E as negociações pré-mercado indicam que as ações vão abrir com um grande estouro, à medida que os investidores de varejo aumentam o preço para agarrá-las. (Atualizaremos esta história após o início da negociação.)
Mesmo ao preço do IPO, a empresa entra no seu primeiro dia de negociação com uma avaliação totalmente diluída de 56,4 mil milhões de dólares (ou seja, contabilizando todas as ações). A participação do cofundador CEO Andrew Feldman em US$ 185/ação vale quase US$ 1,9 bilhão, enquanto a participação do cofundador CTO Sean Lie pesa cerca de US$ 1 bilhão.
Há um ano, parecia que esse dia nunca aconteceria para a Cerebras. A concorrente da Nvidia, que projetou seu chip gigante do zero, construído especificamente para IA, havia entrado com pedido de abertura de capital pela primeira vez em 2024. Mas as preocupações sobre um grande investimento do Grupo 42, com sede em Abu Dhabi, atolaram o IPO em uma revisão interminável do Comitê de Investimento Estrangeiro nos Estados Unidos (CFIUS). Os investidores também se mostraram tranquilos quanto às suas finanças: o Grupo 42 foi responsável por quase todas as receitas da Cerebras. Portanto, esses planos de IPO foram arquivados.
As ambições de IPO foram renovadas a sério em abril, quando a empresa conseguiu reportar cerca do dobro das receitas: 510 milhões de dólares em 2025 (um aumento de 76% em relação ao ano anterior) e de um punhado de clientes. Também relatou uma enorme mudança no lucro – para US$ 237,8 milhões em lucro líquido – em comparação com a perda de quase meio bilhão no ano anterior.

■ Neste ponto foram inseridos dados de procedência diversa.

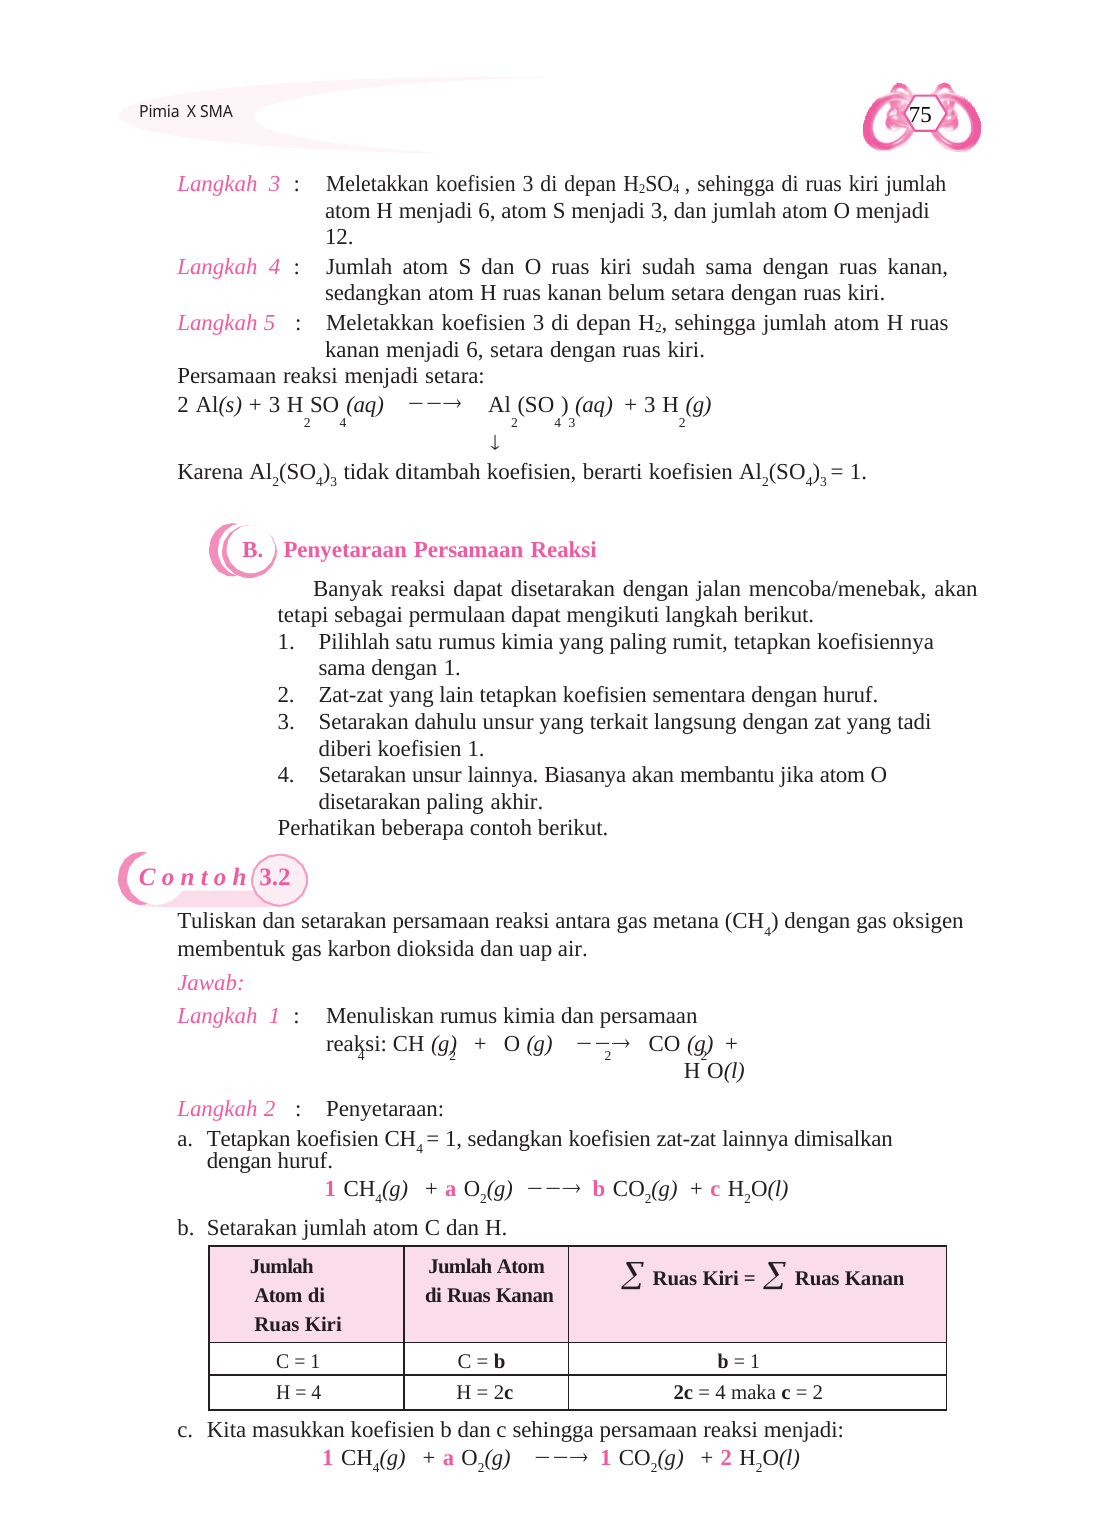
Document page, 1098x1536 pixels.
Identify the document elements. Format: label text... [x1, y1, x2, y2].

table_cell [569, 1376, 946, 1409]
text 1 CH4(g) + a O2(g)  b CO2(g) + c H2O(l) [135, 1175, 977, 1207]
text Banyak reaksi dapat disetarakan dengan jalan mencoba/menebak, akan tetapi sebagai permulaan dapat mengikuti langkah berikut. [277, 575, 1000, 628]
text 1 CH4(g) + a O2(g)  1 CO2(g) + 2 H2O(l) [135, 1444, 986, 1476]
list Setarakan dahulu unsur yang terkait langsung dengan zat yang tadi diberi koefisien 1. [277, 708, 980, 761]
text Langkah 2 : Penyetaraan: [177, 1096, 1000, 1122]
text 2 Al(s) + 3 H SO (aq)  Al (SO ) (aq) + 3 H (g) [177, 396, 1000, 417]
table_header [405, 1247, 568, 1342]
list Setarakan unsur lainnya. Biasanya akan membantu jika atom O disetarakan paling akhir. [277, 761, 981, 814]
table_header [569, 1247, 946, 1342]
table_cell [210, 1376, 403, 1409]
text Jawab: [177, 969, 1000, 995]
picture [862, 81, 981, 152]
text Langkah 5 : Meletakkan koefisien 3 di depan H2, sehingga jumlah atom H ruas kanan menjadi 6, setara dengan ruas kiri. [177, 309, 951, 362]
text Langkah 4 : Jumlah atom S dan O ruas kiri sudah sama dengan ruas kanan, sedangkan atom H ruas kanan belum setara dengan ruas kiri. [177, 253, 951, 306]
list Pilihlah satu rumus kimia yang paling rumit, tetapkan koefisiennya sama dengan 1. [277, 628, 981, 681]
list Zat-zat yang lain tetapkan koefisien sementara dengan huruf. [277, 681, 1000, 707]
subtitle Penyetaraan Persamaan Reaksi [283, 536, 1000, 562]
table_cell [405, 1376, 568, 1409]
text Karena Al2(SO4)3 tidak ditambah koefisien, berarti koefisien Al2(SO4)3 = 1. [177, 455, 1000, 486]
text Persamaan reaksi menjadi setara: [177, 362, 1000, 389]
list Kita masukkan koefisien b dan c sehingga persamaan reaksi menjadi: [177, 1416, 1000, 1442]
text Langkah 3 : Meletakkan koefisien 3 di depan H2SO4 , sehingga di ruas kiri jumlah atom H menjadi 6, atom S menjadi 3, dan jumlah atom O menjadi 12. [177, 170, 951, 249]
text Tuliskan dan setarakan persamaan reaksi antara gas metana (CH4) dengan gas oksigen membentuk gas karbon dioksida dan uap air. [177, 843, 1000, 961]
text Perhatikan beberapa contoh berikut. [277, 814, 1000, 841]
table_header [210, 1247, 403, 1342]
text  [100, 431, 890, 455]
list Setarakan jumlah atom C dan H. [177, 1214, 1000, 1241]
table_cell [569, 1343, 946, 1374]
list Tetapkan koefisien CH4 = 1, sedangkan koefisien zat-zat lainnya dimisalkan dengan huruf. [177, 1125, 951, 1174]
text Langkah 1 : Menuliskan rumus kimia dan persamaan reaksi: CH (g) + O (g)  CO (g) + H O(l) [177, 1002, 762, 1083]
text 2 4 2 4 3 2 [100, 417, 889, 431]
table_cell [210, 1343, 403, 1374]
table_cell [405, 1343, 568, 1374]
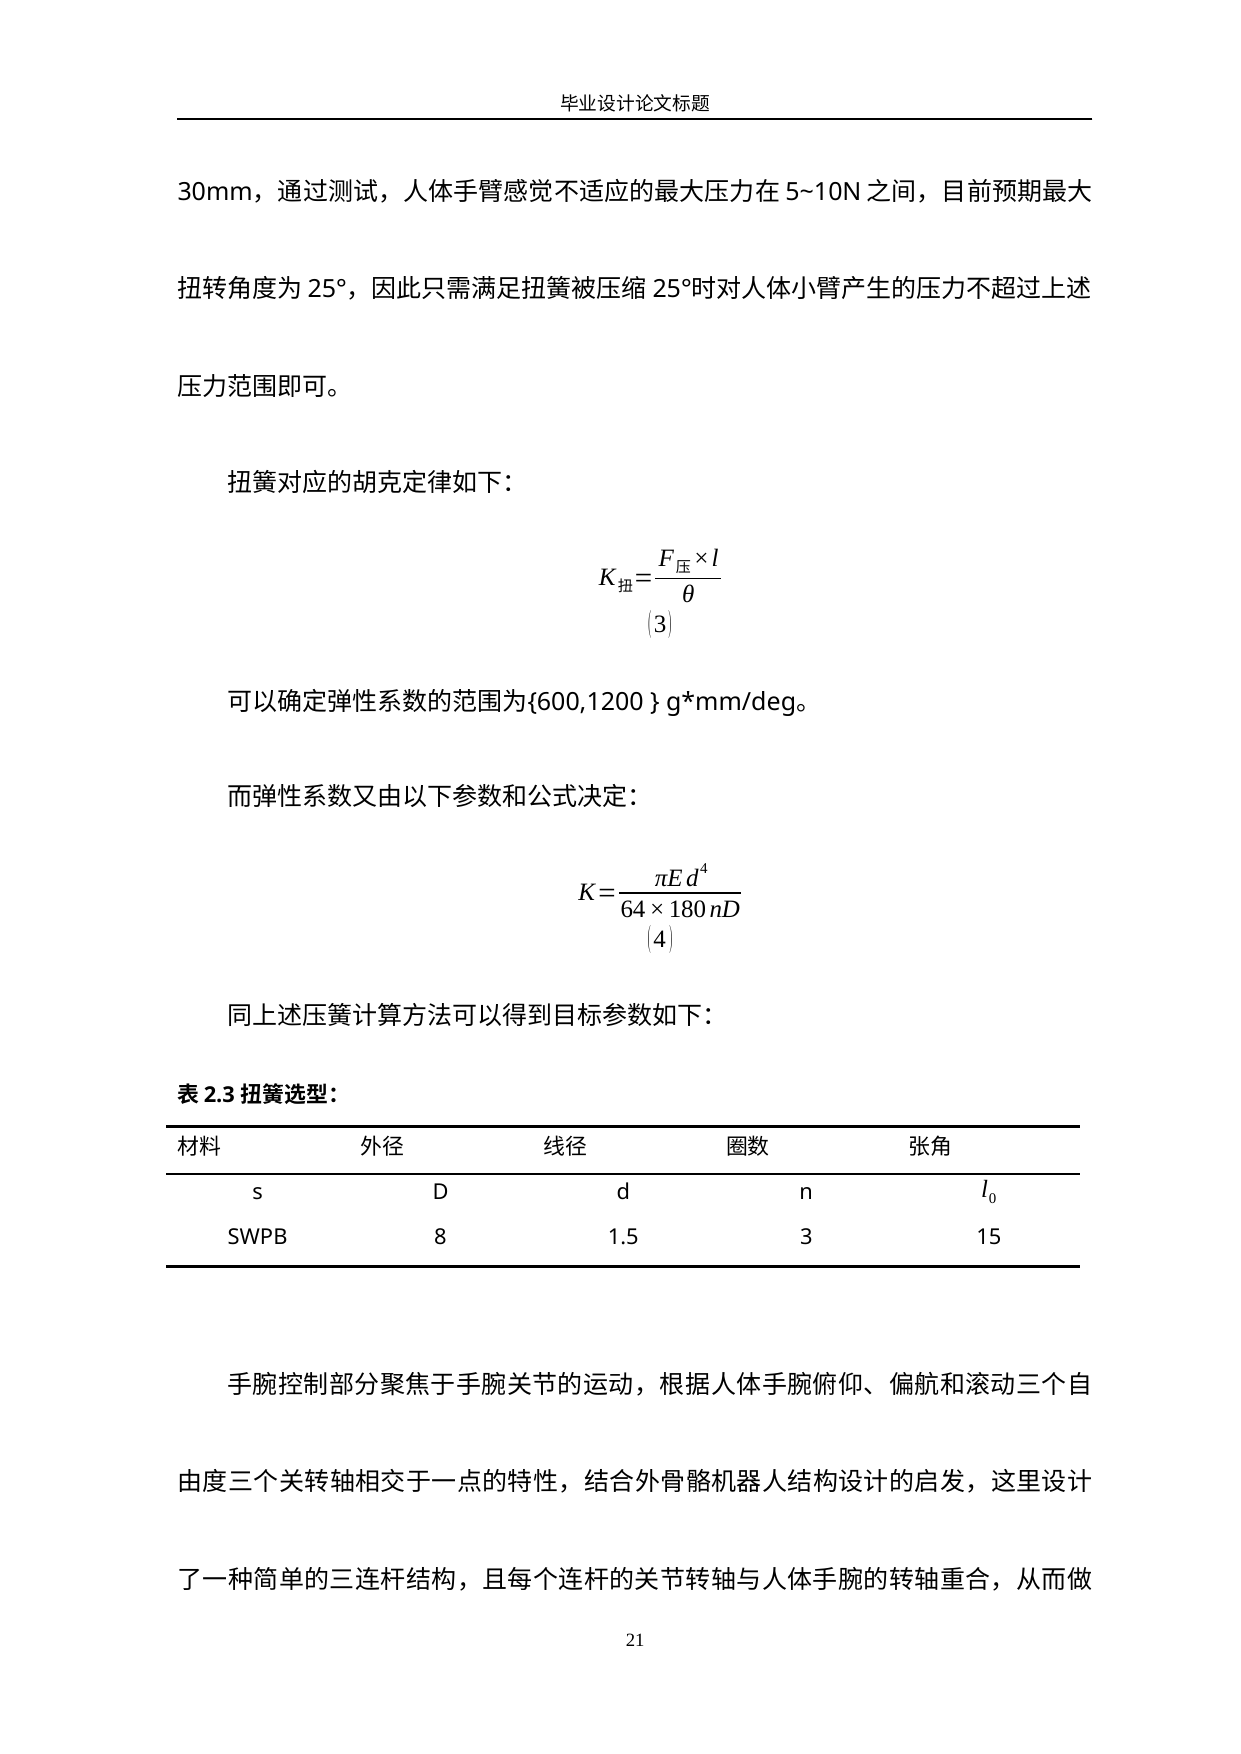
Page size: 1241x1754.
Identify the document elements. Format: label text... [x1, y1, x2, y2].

table_header 线径 [532, 1128, 714, 1173]
text 而弹性系数又由以下参数和公式决定： [177, 762, 1092, 827]
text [177, 157, 1092, 417]
text 同上述压簧计算方法可以得到目标参数如下： [177, 981, 1092, 1046]
table_cell SWPB [166, 1220, 349, 1265]
table_cell D [349, 1175, 532, 1220]
table_header 张角 [897, 1128, 1080, 1173]
table_header 材料 [166, 1128, 349, 1173]
table_cell 15 [897, 1220, 1080, 1265]
text 可以确定弹性系数的范围为{600,1200 } g*mm/deg。 [177, 667, 1092, 732]
table_cell 3 [715, 1220, 897, 1265]
table_header 外径 [349, 1128, 532, 1173]
table_cell s [166, 1175, 349, 1220]
table_cell 8 [349, 1220, 532, 1265]
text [177, 1350, 1092, 1610]
table_header 圈数 [715, 1128, 897, 1173]
text 扭簧对应的胡克定律如下： [177, 448, 1092, 513]
table_cell [897, 1175, 1080, 1220]
text 表2.3 扭簧选型： [177, 1077, 1092, 1109]
table_cell d [532, 1175, 714, 1220]
table_cell n [715, 1175, 897, 1220]
table_cell 1.5 [532, 1220, 714, 1265]
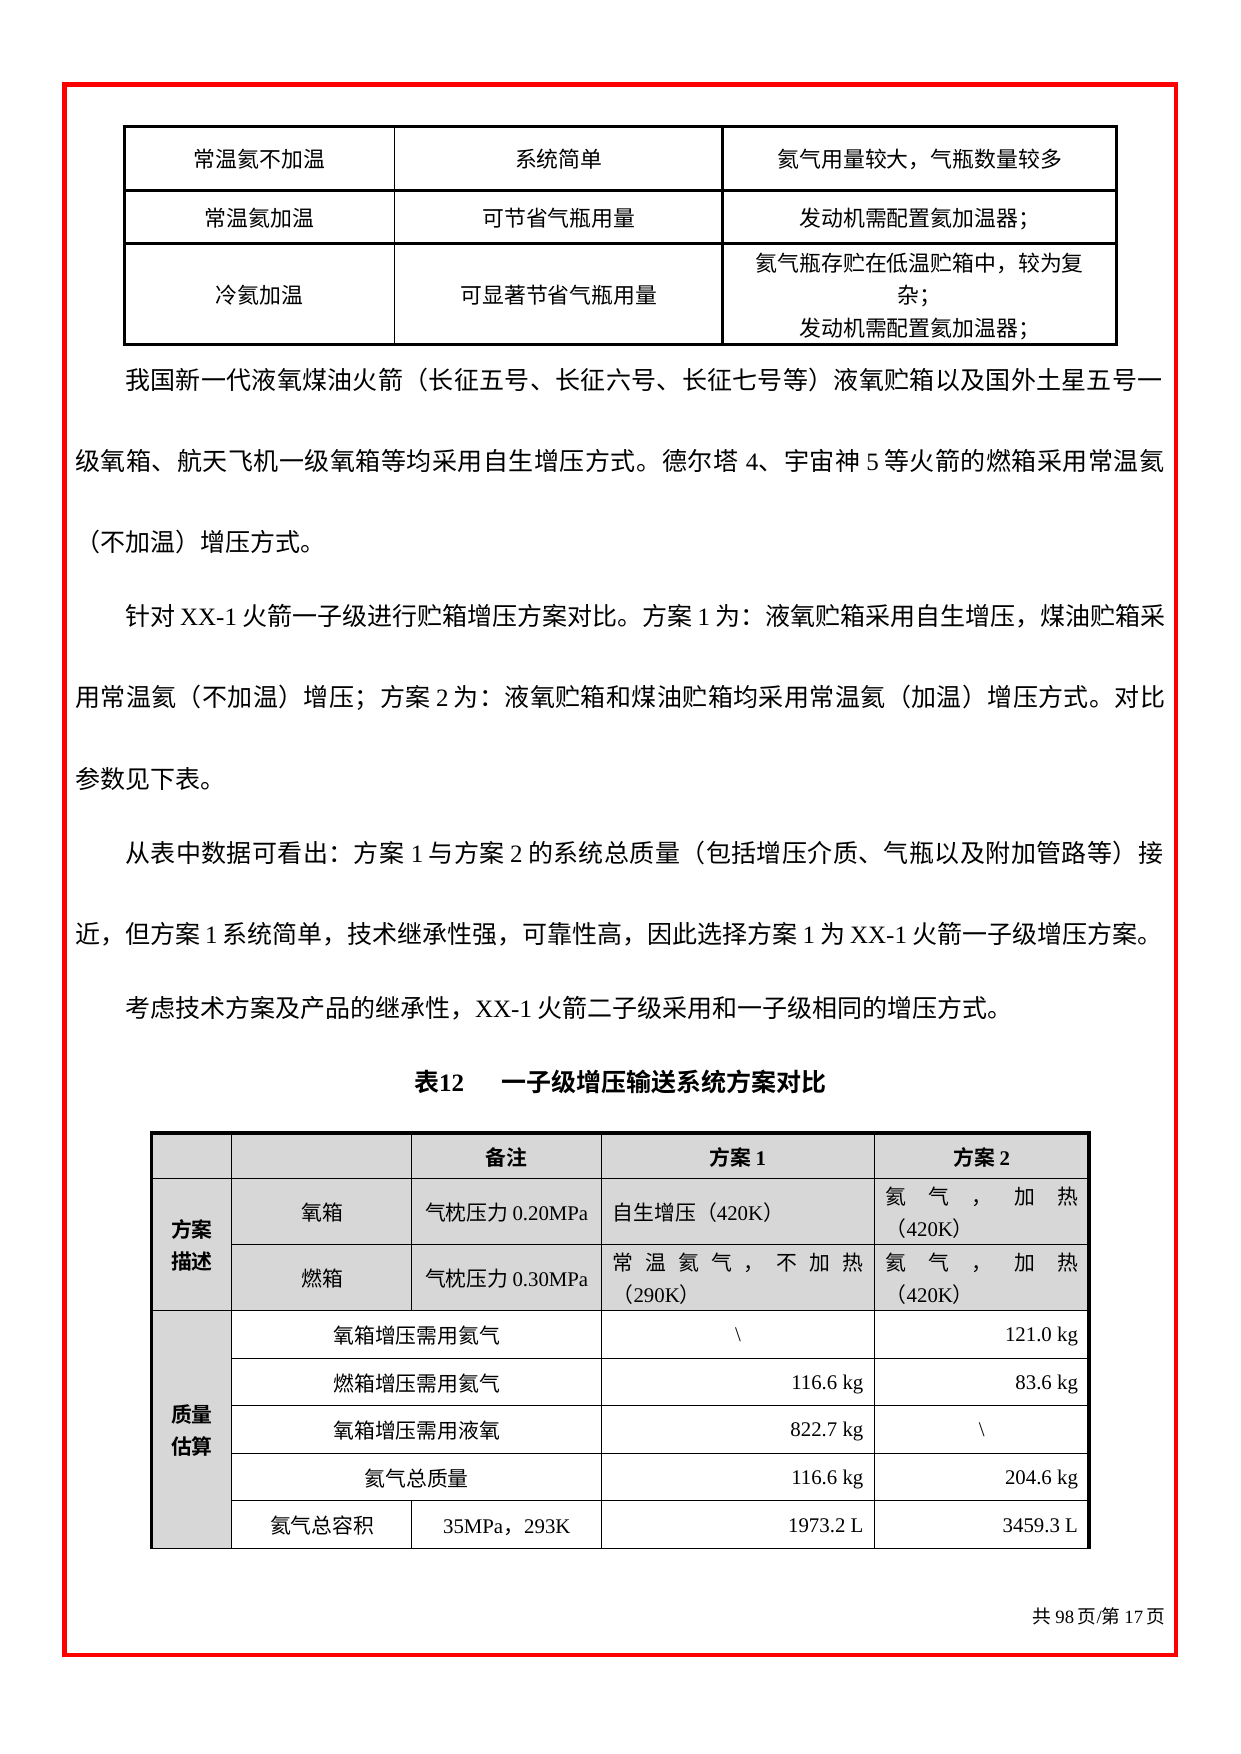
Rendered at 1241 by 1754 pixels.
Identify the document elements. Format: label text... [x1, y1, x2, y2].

Os investidores começaram a salivar.
A Cerebras agora se tornou um importante concorrente no fornecimento de chips para inferência – o processamento computacional contínuo necessário para que os modelos respondam a prompts – e agora conta com OpenAI (em um relacionamento complicado de acordo circular), G42, Universidade Mohamed bin Zayed de Inteligência Artificial da Arábia Saudita e Amazon Web Services como clientes.
Em desenvolvimento, atualizaremos esta postagem com os números de negociação do primeiro dia.